How do you use Spark?

Implemented in Scala, Spark can be programmed in Scala, Java, Python, SQL, and R. However, not all of the latest functionality is immediately available in all languages.

What kind of operations does Spark support?

Spark SQL. Spark supports batch operations involved in ETL and data munging, via the DataFrame API. It supports parsing different input formats, such as JSON or Parquet. Once the raw data is loaded, you can easily compute new columns from existing columns. You can slice and dice the data by filtering, grouping, aggregating, and joining with other tables. Spark supports relational queries, which you can express in SQL or through the DataFrame API.

Spark Streaming. Spark also provides scalable stream processing. Given an input data stream, for example, coming from Kafka, Spark allows you to perform operations on the streaming data, such as map, reduce, join, and window.

MLlib. Spark includes a machine learning library, with scalable algorithms for classification, regression, collaborative filtering, clustering, and more. If training your dataset on a single machine takes too long, you might consider cluster computing with Spark.

GraphX. Finally, GraphX is a component in Spark for scalable batch processing on graphs.

As you may have noticed by now, Spark processing is batch oriented.
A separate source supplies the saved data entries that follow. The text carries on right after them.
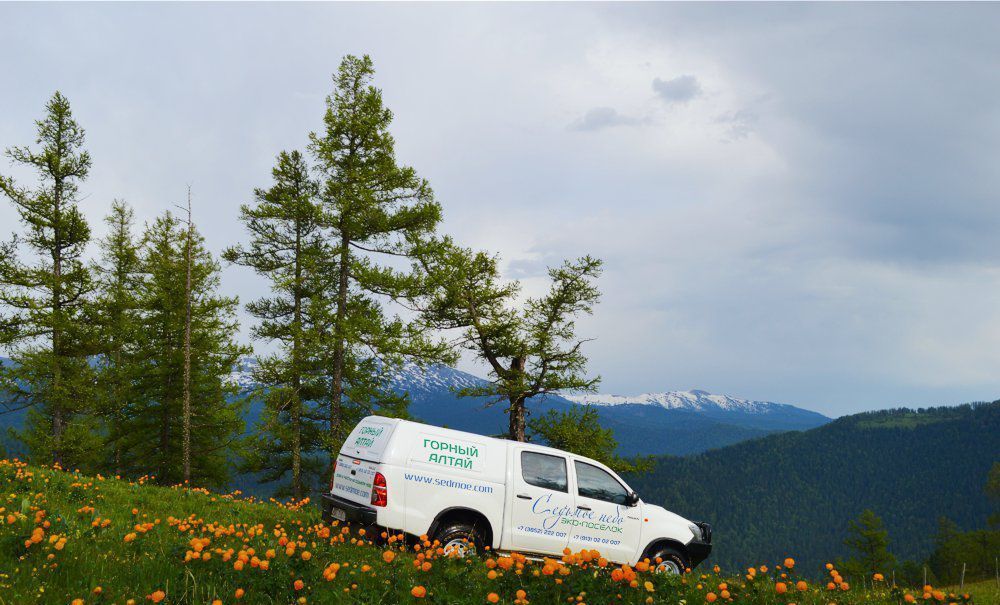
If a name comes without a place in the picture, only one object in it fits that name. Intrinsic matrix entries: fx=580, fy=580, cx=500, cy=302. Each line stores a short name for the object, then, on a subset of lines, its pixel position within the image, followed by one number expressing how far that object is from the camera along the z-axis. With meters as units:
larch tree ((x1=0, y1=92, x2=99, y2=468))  21.95
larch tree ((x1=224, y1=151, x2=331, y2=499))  21.66
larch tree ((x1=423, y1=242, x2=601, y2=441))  22.17
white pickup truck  8.18
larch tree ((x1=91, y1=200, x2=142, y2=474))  25.08
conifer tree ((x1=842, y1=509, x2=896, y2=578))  68.31
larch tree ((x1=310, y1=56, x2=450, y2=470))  20.55
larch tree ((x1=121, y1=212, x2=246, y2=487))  27.19
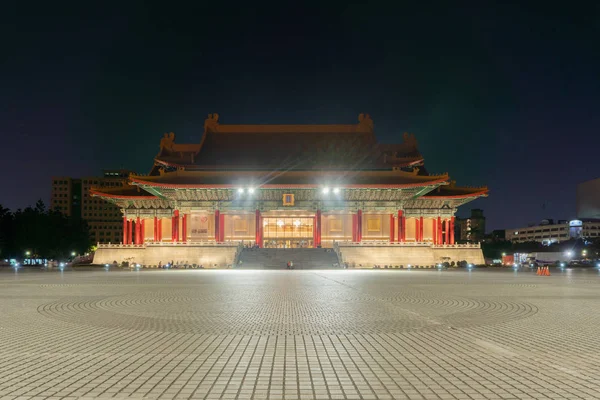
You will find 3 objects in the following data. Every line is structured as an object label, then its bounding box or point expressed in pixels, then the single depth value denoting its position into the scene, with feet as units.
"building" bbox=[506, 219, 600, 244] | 486.38
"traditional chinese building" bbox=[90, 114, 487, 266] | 189.06
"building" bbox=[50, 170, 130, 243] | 477.36
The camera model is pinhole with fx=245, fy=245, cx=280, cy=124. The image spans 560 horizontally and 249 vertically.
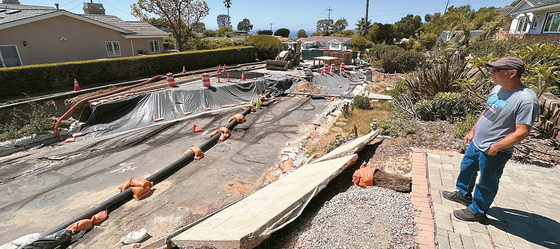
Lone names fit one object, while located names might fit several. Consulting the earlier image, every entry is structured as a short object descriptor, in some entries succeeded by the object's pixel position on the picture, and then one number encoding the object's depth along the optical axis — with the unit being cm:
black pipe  416
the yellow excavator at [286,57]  1867
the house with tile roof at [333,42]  4388
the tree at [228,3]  8394
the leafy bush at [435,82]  710
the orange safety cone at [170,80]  1168
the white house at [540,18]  1743
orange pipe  852
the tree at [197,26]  2561
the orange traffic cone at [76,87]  1145
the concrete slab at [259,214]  247
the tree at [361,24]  4826
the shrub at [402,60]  1839
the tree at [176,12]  2264
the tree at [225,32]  5403
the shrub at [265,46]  2541
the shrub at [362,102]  958
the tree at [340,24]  9638
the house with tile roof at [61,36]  1385
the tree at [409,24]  6231
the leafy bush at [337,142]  588
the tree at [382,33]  3975
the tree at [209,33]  5544
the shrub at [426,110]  657
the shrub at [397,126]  575
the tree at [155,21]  6394
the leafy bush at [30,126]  817
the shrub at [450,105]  632
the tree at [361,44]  3058
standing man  227
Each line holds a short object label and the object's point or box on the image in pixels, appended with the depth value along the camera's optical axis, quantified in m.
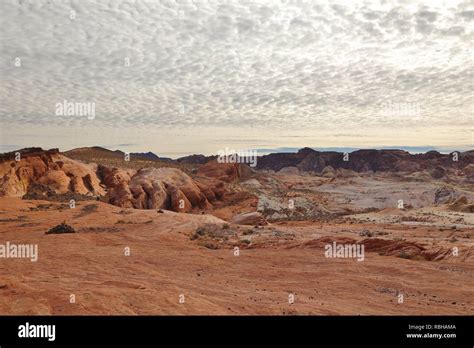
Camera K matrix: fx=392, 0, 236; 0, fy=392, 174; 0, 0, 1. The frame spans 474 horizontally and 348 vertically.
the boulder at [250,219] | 25.89
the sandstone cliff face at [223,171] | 52.92
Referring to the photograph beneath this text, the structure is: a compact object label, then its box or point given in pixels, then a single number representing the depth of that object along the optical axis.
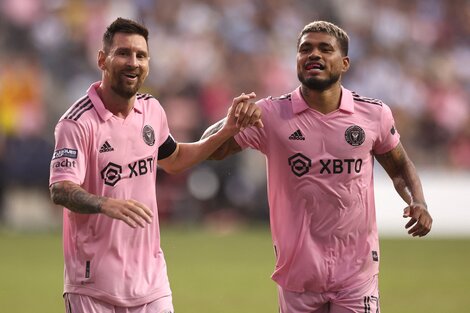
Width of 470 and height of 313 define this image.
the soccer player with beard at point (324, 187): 14.64
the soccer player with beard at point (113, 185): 13.89
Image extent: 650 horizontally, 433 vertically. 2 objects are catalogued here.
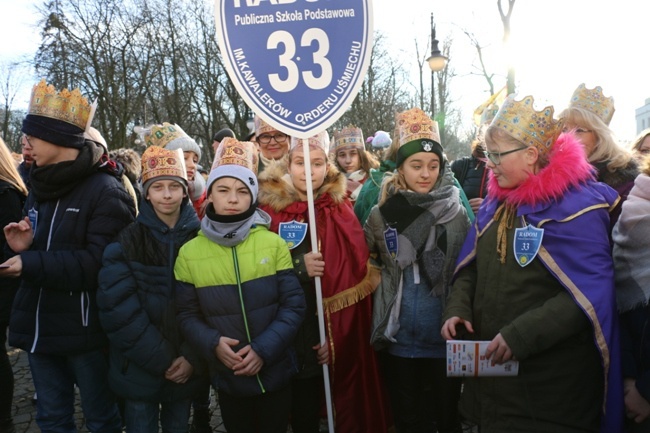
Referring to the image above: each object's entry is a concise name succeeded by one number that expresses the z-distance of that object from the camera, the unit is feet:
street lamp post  47.09
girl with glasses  7.06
It works best when you want to perform the same operation on all of your data, or a large subset of your data. Even with Spark Streaming, you operate on small batches of the data stream, rather than one event at a time.

Spark vs. Hadoop MapReduce, Hive, Impala

How does Spark compare with other big data compute engines? Unlike Hadoop MapReduce, Spark caches data in memory for huge performance gains when you have ad-hoc queries or iterative workloads, which are common in machine learning algorithms. Hive and Impala both run SQL queries at scale; the advantage of Spark over these systems is (1) the convenience of writing both queries and UDFs in the same language, such as Scala, and (2) support for machine learning algorithms, streaming data, and graph processing within the same system.

Conclusion

This overview has explained what Spark is, when to use it, what kinds of operations it supports, and how it compares with other big data systems. To learn more, please take a look at the Spark website (http://spark.apache.org/).